REQUIREMENT 1 :: Retype the part of the text on Ukraine's ban on military supplies to Russia starting at "As the Deputy to the Defence Minister of" and ending at "underway in Russia.".
REQUIREMENT 2 :: From the text on Ukraine's ban on military supplies to Russia, list every place named in the question asking since when they are part of Ukraine.

SOURCE DOCUMENT ::
:::

As the Deputy to the Defence Minister of the Russian Federation Yuriy Borisov noted, such a position of Ukraine “adds to Russia’s problems” in servicing the equipment engaged in defence, in particular, helicopters, the engines for which were produced in Ukraine. Meanwhile Borisov noted that the process of import replacement is underway in Russia.
As the Deputy to the Defence Minister noted, such a policy of Kyiv, according to which supplies to the Russian defence industry are banned, will first and foremost land a blow to the Ukrainian businesses, and the Russian businesses “will successfully overcome the challenge,” or so he says. “There is no critical situation,” he noted.
He was rigorously supported by the Vice Prime Minister of the Russian Federation Dmitry Rogozin, who immediately started whining that Russia cannot be dependent on Ukraine in regard to provisions of defence. “We have invested too much into the Ukrainian defence industry, when we start sorting it out we see that problems are arising even on the 3-4th levels of cooperation… We cannot afford to be dependent on a country that does not know what it wants: either a new Constitution, or marinated fish, and the new leadership of which is waging war against its own people,” he said.
…Let’s start with the main thing – the political sense of banning supplies of military-purpose goods to Russia. If Moscow is aware of examples in world history, when a country, which became the object of aggression and as a result of occupation was ridded of part of its territory, continues to arm its aggressor – we would like to ask them to list those examples. Au contraire, one doesn’t have to be a great foreign policy expert in order to understand that it is the continuation of such supplies that would provoke doubts regarding the adequacy of the leadership of the country, which became the object of aggression.
That the Kremlin is very skilled at turning everything upside down and calling black nothing other than white, the world is already used to. This is regarding Rogozin’s statement about Ukraine as “a country which does’t know what it wants.” As Ukraine today only wants one thing: for the aggressor, embodies by Russia, to tame its schizophrenic ambitions and return to the route of civilised politics.
However this is very improbable while the representatives of the Kremlin continue yammering that the destruction of terrorists and hired citizens of the Russian Federation is “a war against our own people.” Since when are Chechnya, Dagestan, Ingushetiya, as well as Abkhazia and Ossetia (both North and South) part of Ukraine, and the armed representatives of their population, which are crawling into our country through all possible cracks are “our people?” If this is so, and we have overlooked something, we would like to ask the Gosduma of the Russian Federation to document Rogozin’s statement as law. For the Vice Prime Minister of Russia not to look like a chatter-mouth.

:::

PROVIDED DATA ::
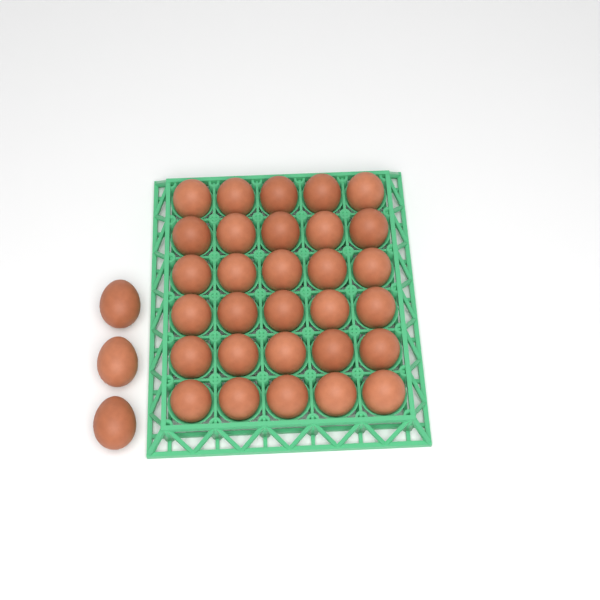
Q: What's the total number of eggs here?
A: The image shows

:::

WRITTEN ANSWER 1 ::
As the Deputy to the Defence Minister of the Russian Federation Yuriy Borisov noted, such a position of Ukraine “adds to Russia’s problems” in servicing the equipment engaged in defence, in particular, helicopters, the engines for which were produced in Ukraine. Meanwhile Borisov noted that the process of import replacement is underway in Russia.

WRITTEN ANSWER 2 ::
- Chechnya
- Dagestan
- Ingushetiya
- Abkhazia
- Ossetia (both North and South)